De fait, comment faire pour réduire notre dette ? Par où commencer dans un contexte budgétaire tendu ?
Dans le spectre de la commission d'enquête, il n'y a pas la recherche de solutions. Cela peut paraître curieux, mais c'est ainsi. Une chose est sûre : aux Républicains, nous ne voulons pas augmenter les prélèvements obligatoires. À mon sens, on dépense trop et mal. Quand j'étais candidat à la primaire de la droite à l'automne 2016, je portais l'idée d'une dépense publique plus efficace.
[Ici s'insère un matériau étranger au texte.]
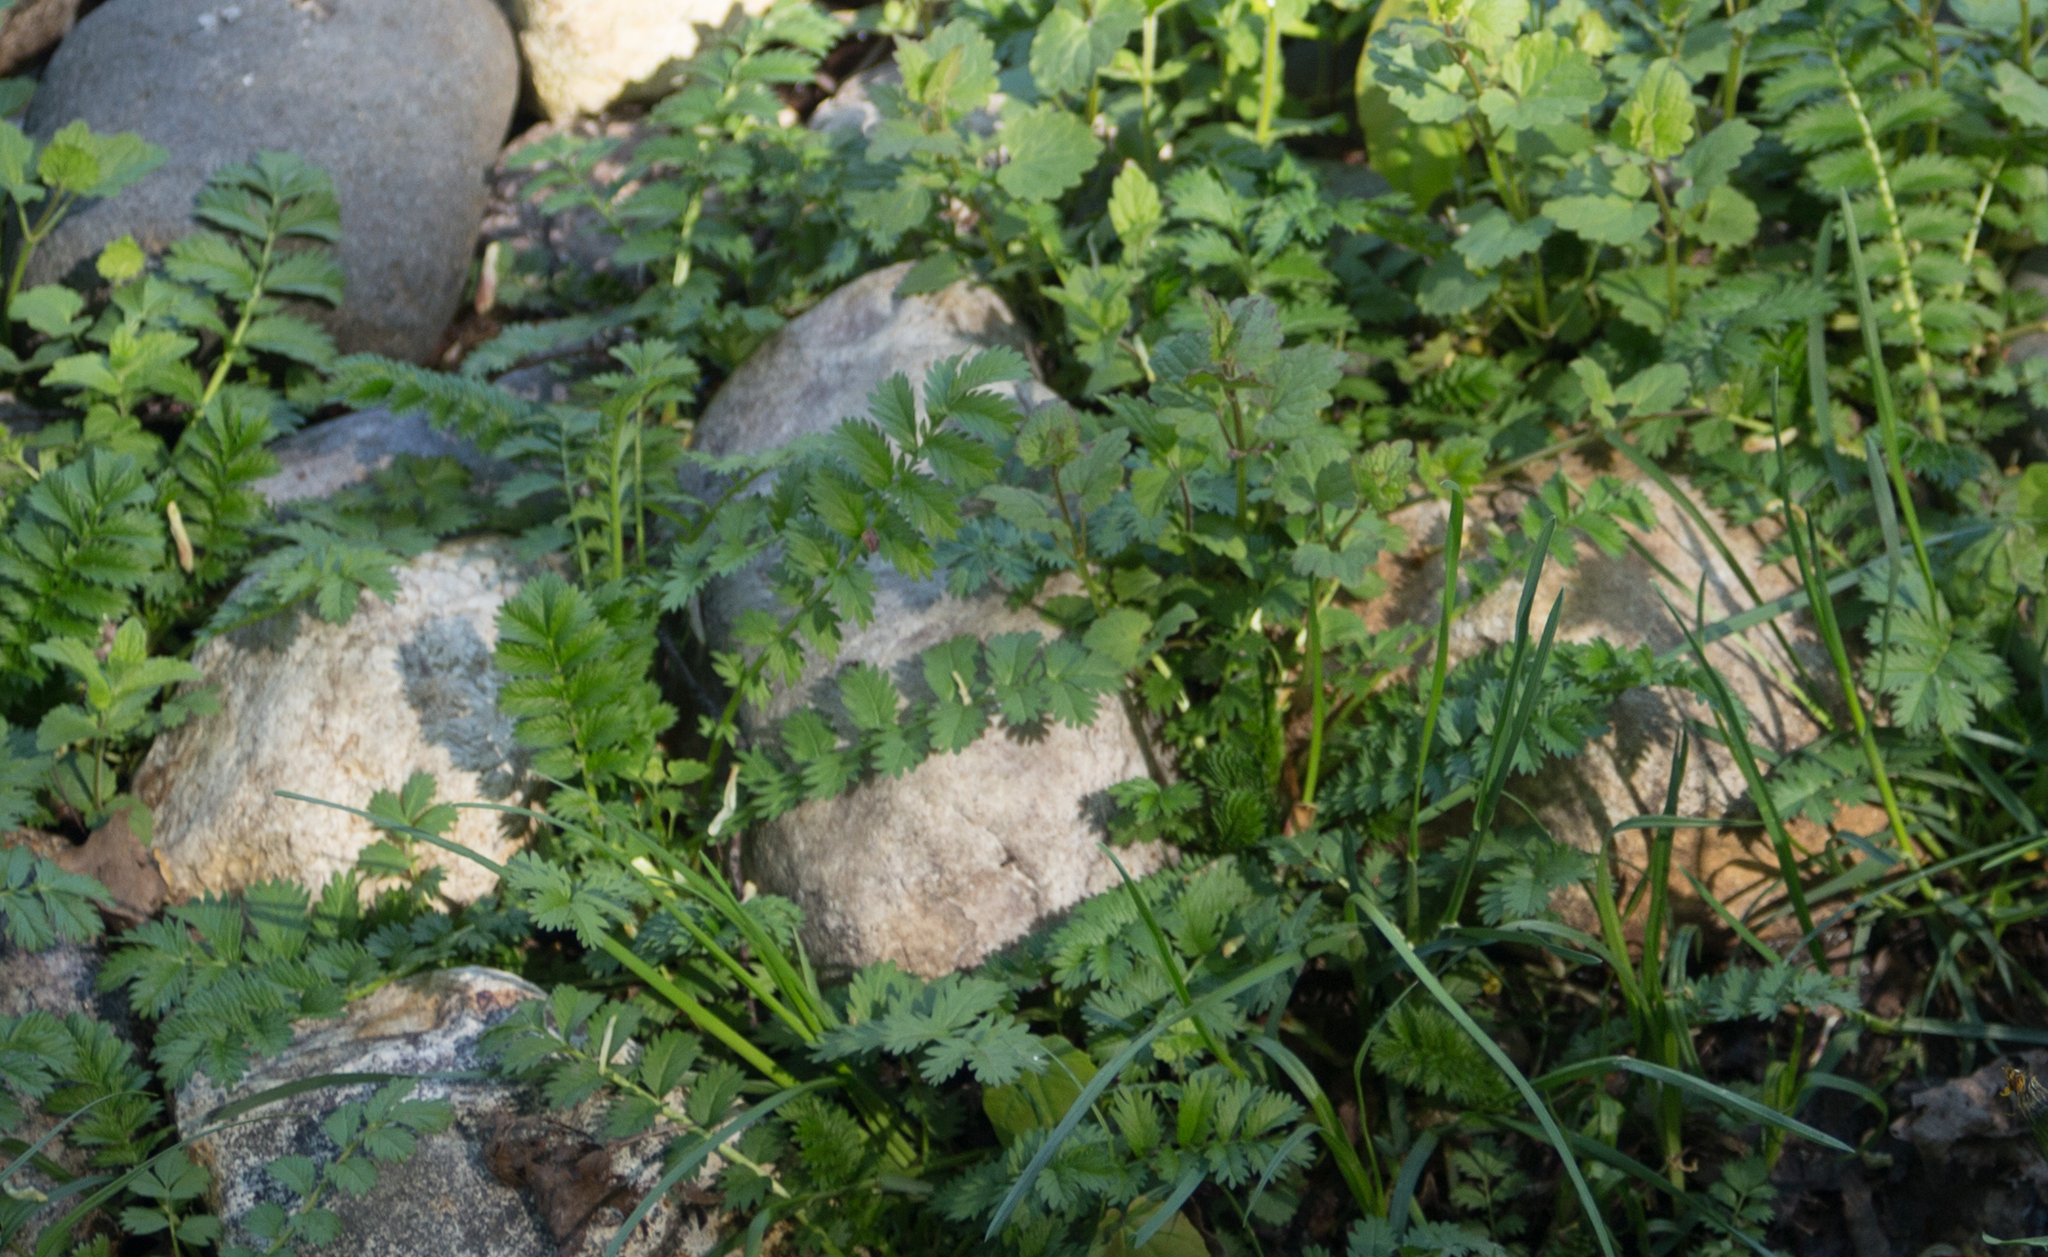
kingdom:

Je n'étais pas favorable à une baisse drastique du nombre de fonctionnaires par exemple, mais à une réallocation des ressources au sein du système. Ce n'est qu'une fois la dépense publique mieux utilisée qu'on se rendra compte que l'on peut dépenser moins.
Mais comment concilier les investissements d'avenir (transition écologique, réindustrialisation, etc.) qui vont nécessiter des milliards d'euros avec la réduction de notre endettement ?
Sans réduction de notre dette, nous n'aurons pas les moyens de réaliser les investissements en matière de réindustrialisation ou de lutte contre le réchauffement climatique. Il faut le dire aux Français. Et je m'inquiète que la dette ne soit pas un sujet pris avec gravité par l'opinion. Il y a une addiction de l'Hexagone à la dépense publique à laquelle on doit mettre fin. Même si cela s'annonce difficile.